Aplicativos, carreira, concursos, downloads, enfermagem, farmácia hospitalar, farmácia pública, história, humor, legislação, logística, medicina, novos medicamentos, novas tecnologias na área da saúde e muito mais!


quarta-feira, 28 de junho de 2017

Cuidados podem evitar propagação de doenças em casos de desastres naturais

enchentes1Além do apoio com medicamentos e insumos do governo federal para cuidar da saúde da população vítima das enchentes, é importante manter outros cuidados pessoais e no ambiente para impedir o ciclo de alguns problemas

A ocorrência de um desastre natural prejudica o funcionamento de uma comunidade ou sociedade. Recentemente, com as chuvas fortes em Pernambuco e Alagoas, 65 municípios foram atingidos deixando mais de 75 mil pessoas desabrigadas e/ou desalojadas, com perdas irreparáveis.

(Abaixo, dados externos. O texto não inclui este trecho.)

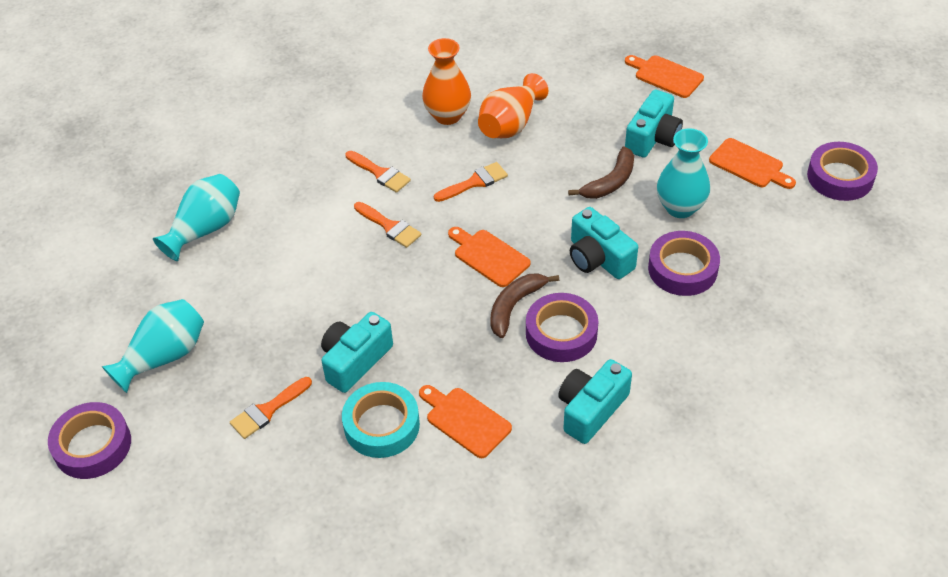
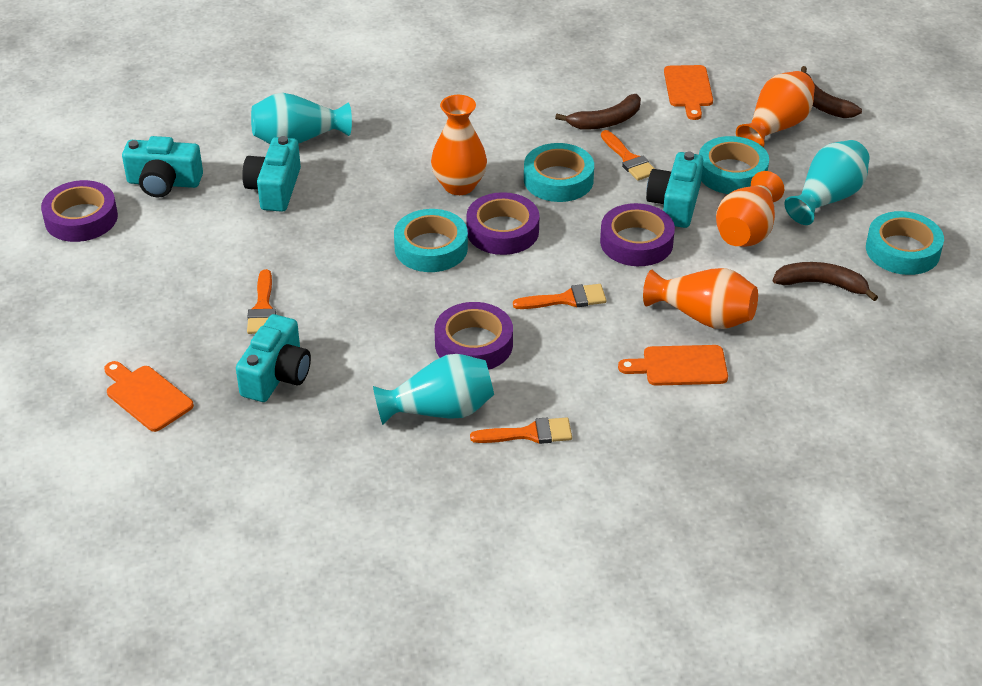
brown banana: 2 -> 3
orange cutting board: 4 -> 3
orange vase: 2 -> 4
turquoise tape: 1 -> 4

Os desastres de origem natural podem gerar problemas de saúde pública ou interrupção de serviços públicos. Entre eles, estão: contaminação da água, do solo e do ar, desalojamento da população de seus locais de residência e comprometimento ou interrupção dos serviços públicos essenciais, principalmente abastecimento de água.

Esses transtornos podem ocasionar óbitos, ferimentos, traumas, confusão mental, maior risco de diversas doenças infecciosas, como leptospirose, hepatite A, diarreias, dengue, tétano acidental, febre tifoide, cólera, doenças respiratórias e acidentes com animais peçonhentos.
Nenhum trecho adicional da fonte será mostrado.